How do i remove this link from the email? It’s screwing up my sign ups.
It doesn’t send users back to the right tab and then they never fill out their profile and are never able to move forward creating an account. When I tried it myself, I kept thinking it wasn’t signing me in at all and even I was confused.
It’s just bringing my users to the first tab of my app. But when my users are signing up, they aren’t on the first tab, they on a sign up tab, which the original pin entry leads them back to…so that they can fill out their profile when they return. Now, with the link, it just sends them right back to the first tab and it looks to them like nothing happened. I couldn’t even tell i was signed in when i did it until i went to the hamburger and saw that i could sign out.
Alternatively, I have other tabs that also direct users to sign up in order to ‘favorite’ businesses or ‘leave a review’ so if they were on a different tab in the middle of an action and were directed to sign up, the link doesn’t lead them back to where they were, unlike the pin entry. It’s hard enough to get people to sign up without that confusion.
This is a video of me signing up via the link. As a user, I would have no idea that i am supposed to go back over to where it says “sign up” on the bottom right AGAIN and continue to fill out a profile. Hopefully that makes sense.
I would also like to remove it. If the app is already installed, and I sign out as one user and try to sign in as another user, by using the link in the email, it doesn’t even bring the app up correctly. The pin method continues to work correctly.
I haven’t seen it yet, but you have to wonder what the point of it is?
If a user is receiving a PIN, then clearly they have already attempted a sign in, so why would they need another link to the App?
I guess the assumption is that it would be easier to click the link than to navigate back to the app and put the 6 digits in, but if the link can’t bring you back to where you were within the app then it’s a problem more than a solution.
I was curious, so I did a test of my own, with an iPhone.
Started with an App that was already installed on my home screen.
Signed Out, then went through Sign In process and requested a PIN
Used the link in the email (GMail client)
GMail prompted me to select a browser to open the link in.
Options were Safari & Chrome (the two browsers I have installed on my phone). I chose Safari.

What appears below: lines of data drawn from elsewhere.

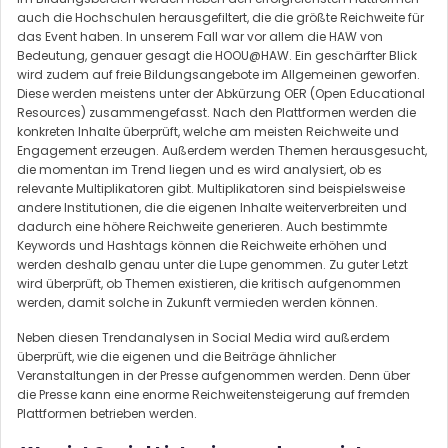
auch die Hochschulen herausgefiltert, die die größte Reichweite für
das Event haben. In unserem Fall war vor allem die HAW von
Bedeutung, genauer gesagt die HOOU@HAW. Ein geschärfter Blick
wird zudem auf freie Bildungsangebote im Allgemeinen geworfen.
Diese werden meistens unter der Abkürzung OER (Open Educational
Resources) zusammengefasst. Nach den Plattformen werden die
konkreten Inhalte überprüft, welche am meisten Reichweite und
Engagement erzeugen. Außerdem werden Themen herausgesucht,
die momentan im Trend liegen und es wird analysiert, ob es
relevante Multiplikatoren gibt. Multiplikatoren sind beispielsweise
andere Institutionen, die die eigenen Inhalte weiterverbreiten und
dadurch eine höhere Reichweite generieren. Auch bestimmte
Keywords und Hashtags können die Reichweite erhöhen und
werden deshalb genau unter die Lupe genommen. Zu guter Letzt
wird überprüft, ob Themen existieren, die kritisch aufgenommen
werden, damit solche in Zukunft vermieden werden können.
Neben diesen Trendanalysen in Social Media wird außerdem
überprüft, wie die eigenen und die Beiträge ähnlicher
Veranstaltungen in der Presse aufgenommen werden. Denn über
die Presse kann eine enorme Reichweitensteigerung auf fremden
Plattformen betrieben werden.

The App opened and I was Signed In
BUT… it opened in a pseudo browser window, which meant I had the “Done” button at the top, and as soon as I tapped on that I was thrown back to my GMail client.
So I still question its usefulness. I want to Sign In to the installed App, not another instance of the App in a browser window. And certainly not a pseudo-browser. Maybe there is a setting in my phone that could change that behaviour, but your average first time user probably wouldn’t have a clue about that.
So as far as I can tell, all this is doing is diverting users away from installing the App on their home screen, which is the last thing I want to happen.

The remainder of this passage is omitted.